COWBOYS HEROES OF YESTERYEAR

By Dr. Lorin Swinehart

 

tonto-lone-rangerI was heartened recently to learn that Disney has released a new Lone Ranger movie. Back in the forties and fifties, every boy knew that a cowboy’s best friend was his horse. We knew the names of all the cowboys and all their horses. There was Red Ryder, Gene Autry, Roy Rogers, Straight Arrow, the Cisco Kid, Lash Larue, Monte Hale, Hopalong Cassidy, Tom Mix, the Lone Ranger and Tonto and, far to the north, Sergeant Preston of the RCMP with his great dog Yukon King.  The horses were legendary: Champion, Trigger, Fury, Topper, Tony, Diablo, Silver, Scout, and all the others. 

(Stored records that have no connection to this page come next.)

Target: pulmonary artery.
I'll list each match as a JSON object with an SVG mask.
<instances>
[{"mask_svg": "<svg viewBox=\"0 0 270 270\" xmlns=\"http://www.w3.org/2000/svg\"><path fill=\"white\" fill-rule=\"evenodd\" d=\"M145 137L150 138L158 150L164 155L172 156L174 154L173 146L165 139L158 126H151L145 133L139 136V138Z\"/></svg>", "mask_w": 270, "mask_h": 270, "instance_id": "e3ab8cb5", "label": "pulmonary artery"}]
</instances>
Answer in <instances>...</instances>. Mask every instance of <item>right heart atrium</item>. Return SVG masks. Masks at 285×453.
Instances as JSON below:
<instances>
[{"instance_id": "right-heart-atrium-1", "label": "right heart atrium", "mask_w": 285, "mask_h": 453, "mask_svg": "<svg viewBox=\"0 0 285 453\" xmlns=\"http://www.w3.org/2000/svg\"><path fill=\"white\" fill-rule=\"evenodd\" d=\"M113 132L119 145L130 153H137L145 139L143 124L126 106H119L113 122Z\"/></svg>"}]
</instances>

The good guys were easily distinguished from the bad guys because they were clean-shaven, wore white hats and rode beautiful white horses or palominos. The good guys drank sarsaparilla, while the bad guys choked down whiskey. Good guys didn’t smoke or cuss, and they toted ivory-handled six shooters. Bad guys were scruffy and scratchy-looking, wore black hats and rode dirty horses. They were usually hired hands of a smirking villain who rode around in his Sunday best. We grew up against a background of thundering hooves, blaring bugles of the U.S. Cavalry, “six shooters” remarkably capable of firing hundreds of rounds without being reloaded, and thrilling background music, like the William Tell Overture.

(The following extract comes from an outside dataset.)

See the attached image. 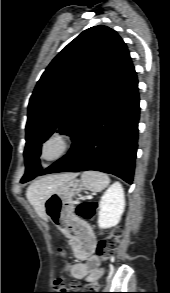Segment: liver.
Wrapping results in <instances>:
<instances>
[{"label":"liver","mask_w":170,"mask_h":293,"mask_svg":"<svg viewBox=\"0 0 170 293\" xmlns=\"http://www.w3.org/2000/svg\"><path fill=\"white\" fill-rule=\"evenodd\" d=\"M76 176L77 175L73 173L50 175L38 181H35L27 188L26 197L35 209L36 213L43 220L47 219L44 209V203L49 194L55 188L62 185L66 181L75 178Z\"/></svg>","instance_id":"6515ba94"}]
</instances>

When we saw a preview for an upcoming Roy Rogers flick, we positively levitated from our seats at the old Downtown Theater in Ashland, Ohio. Walking home from school, we would hold lengthy, learned discussions over who was the greatest cowboy, Gene Autry or the King of the Cowboys himself. To our young minds, these were serious matters. We thrilled equally to the adventures of the great Comanche warrior Straight Arrow, with his great palomino stallion Fury and his gold tipped arrowheads, as he galloped out of his secret cave to do battle with the bad guys.

We acquired wonderful treasures by mailing in box tops from tortured breakfast cereals. I still have my Hopalong Cassidy pocket knife, and I have collected those Straight Arrow “Injun-uity” cards from Nabisco Shredded Wheat, with instructions on how to construct a lean-to, build a campfire, ride a horse, send smoke signals and identify poisonous reptiles. I wonder whatever became of my Tom Mix U.S. Marshal’s badge with its whistle, signal mirror and compartment for holding secret messages or my Rin-Tin-Tin Fighting Blue Devils U.S. Cavalry flag.

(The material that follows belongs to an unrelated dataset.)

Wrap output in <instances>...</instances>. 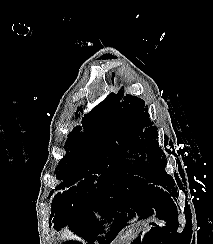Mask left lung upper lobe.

We vowed to live by the tenets of the Lone Ranger’s Creed, Gene Autry’s Cowboy Code, Roy Rogers’ Rider’s Rules, the Texas Rangers Deputy Ranger Oath, or Hopalong Cassidy’s Creed for American Boys and Girls. The rule about helping those weaker than oneself could well be resurrected in today’s climate of school bullying.  The emphasis upon clean, healthful living would preclude the use of narcotics. We all promised to tell the truth, keep our word, work and study hard, obey our parents, reject racism and bigotry, and be kind to animals. One hears echoes of the Boy Scout Law and the Medieval Code of Chivalry.

The violence was well choreographed and totally improbable. There was never any blood spatter or mangled corpses. Roy Rogers never shot anyone in all his movies and TV shows. Rather, he managed to shoot the guns out of the hands of malefactors, a feat I have yet to see repeated in real life. In an interview a few years before his passing, he said movies had become so risqué that he refused to allow Trigger to watch them.

The cowboy adventures took place in an Old West that existed only in the imagination. Many today wax nostalgic over the forties and fifties, a time of simplicity and innocence that also exists only in the imagination.

And yet, I find myself electrified anew by the promise that the Lone Ranger is about to ride again!